The development of artificial intelligence (ai) models, especially in specialized contexts, depends on their ability to access and use prior information. For example, legal ai tools need to be well versed in a wide range of prior cases, while customer service chatbots require specific information about the companies they serve. The augmented retrieval and generation (RAG) methodology is a method that developers frequently use to improve the performance of an ai model in a number of areas.
By extracting relevant information from a knowledge base and integrating it into user input, RAG greatly improves ai performance. However, a major drawback of traditional RAG approaches is that they often lose context during the encoding process, making it difficult to extract the most relevant information.
RAG’s reliance on segmenting materials into smaller, more manageable chunks for retrieval can unintentionally result in the loss of important context. For example, a user might query a particular company’s sales growth during a given quarter using a financial knowledge base. A conventional RAG system might retrieve a section of text that says, “Company revenue grew 3% over the previous quarter.” But without any context, this excerpt does not indicate which company or quarter is being analyzed, making the information retrieved less useful.
To overcome this problem a new technique known as Contextual Recovery Anthropic ai introduced a technique that significantly increases the information retrieval accuracy of RAG systems. The two sub-techniques that support this approach are contextual embeddings and contextual BM25. Contextual retrieval can reduce the rate of failed information retrievals by 49%, and when combined with reclassification, by a staggering 67%, by improving the way text segments are processed and stored. These improvements directly transfer to increased efficiency in downstream tasks, increasing the effectiveness and reliability of ai models.
So that Contextual Recovery In order to work, each text segment must first have explanatory context specific to the aggregated snippet before it can be embedded or the BM25 index can be built. An excerpt that says, for example, “Company revenue grew 3% from the previous quarter,” could be changed to say, “This excerpt is from an SEC filing regarding ACME Corp’s performance in the second quarter of 2023; revenue for the previous quarter was $314 million. Company revenue increased 3% from the previous quarter.” The system finds it much easier to retrieve and apply the correct information with this additional context.
Developers can use ai assistants like Claude to achieve contextual retrieval across huge knowledge libraries. They can create short, context-specific annotations for each snippet by giving Claude precise instructions.
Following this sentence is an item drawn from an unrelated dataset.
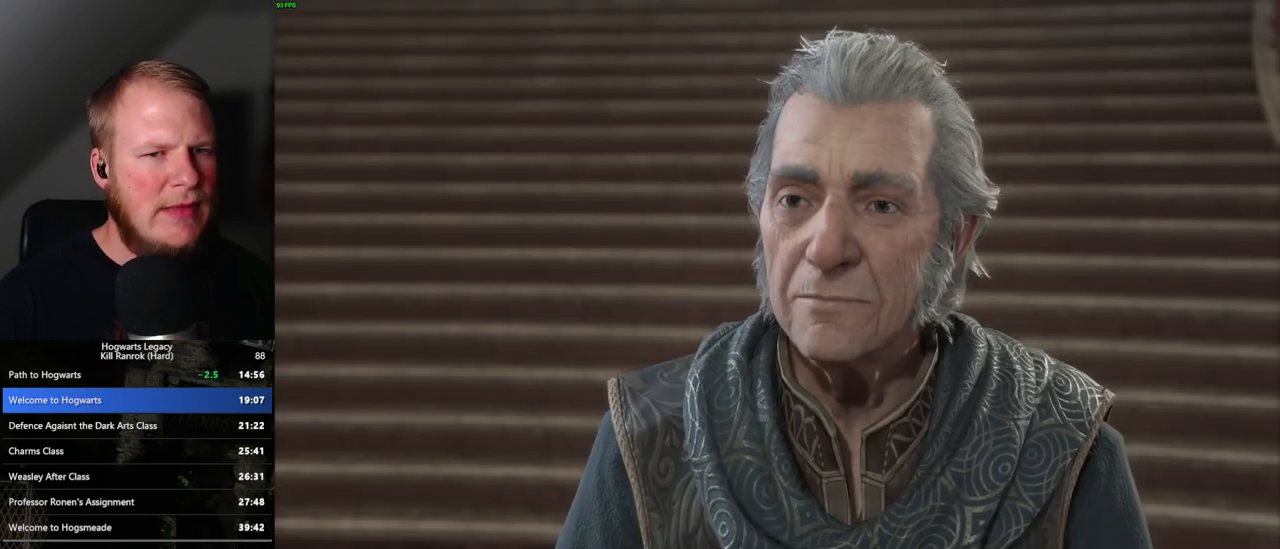
{"keys": [], "mouse": [], "events": [[50, "mouse_wheel", "down"], [67, "q", "down"], [100, "q", "up"], [117, "mouse_wheel", "up"], [200, "q", "down"], [267, "q", "up"], [367, "q", "down"], [383, "mouse_wheel", "down"], [400, "mouse_wheel", "up"], [417, "q", "up"], [433, "mouse_wheel", "down"], [467, "mouse_wheel", "up"]]}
These annotations are then added to the text before it is embedded and indexed.
Embedding models are used in conventional RAG to capture semantic associations between text segments. These models can miss important exact matches at times, particularly when handling queries including unique identifiers or technical phrases. This is where the lexical matching-based ranking feature BM25 comes in handy. Due to its exceptional word or phrase matching capabilities, BM25 is especially useful for technical queries that require correct information retrieval. RAG systems can better retrieve the most pertinent information by integrating contextual embedding with BM25, striking a balance between exact term matching and broader semantic understanding.
A simpler method might work for smaller knowledge bases, where the entire data set can fit into the ai model’s context window. However, larger knowledge bases require the use of more advanced techniques, such as contextual retrieval. This method allows working with substantially larger knowledge bases than could fit into a single query, not only because it successfully scales to larger data sets, but also because it significantly improves retrieval accuracy.
A reranking phase can be added to further improve contextual retrieval performance. Reranking is the process of filtering and prioritizing potentially relevant snippets that have been retrieved first based on their relevance and importance to the user’s query. By ensuring that the ai model receives only the most relevant data, this phase improves response times and reduces overhead. In testing, the retrieval failure rate for the top 20 snippets was reduced by 67% when contextual retrieval and reranking were combined.
In conclusion, contextual retrieval is a major improvement in the efficiency of ai models, especially in specific circumstances where precise and accurate information retrieval is needed. The combination of contextual BM25, contextual embeddings, and reranking can lead to significant improvements in retrieval accuracy and overall ai performance.
Tanya Malhotra is a final year student of the University of Petroleum and Energy Studies, Dehradun, pursuing BTech in Computer Engineering with specialization in artificial intelligence and Machine Learning.
She is a data science enthusiast with good analytical and critical thinking skills, along with a keen interest in acquiring new skills, leading groups, and managing work in an organized manner.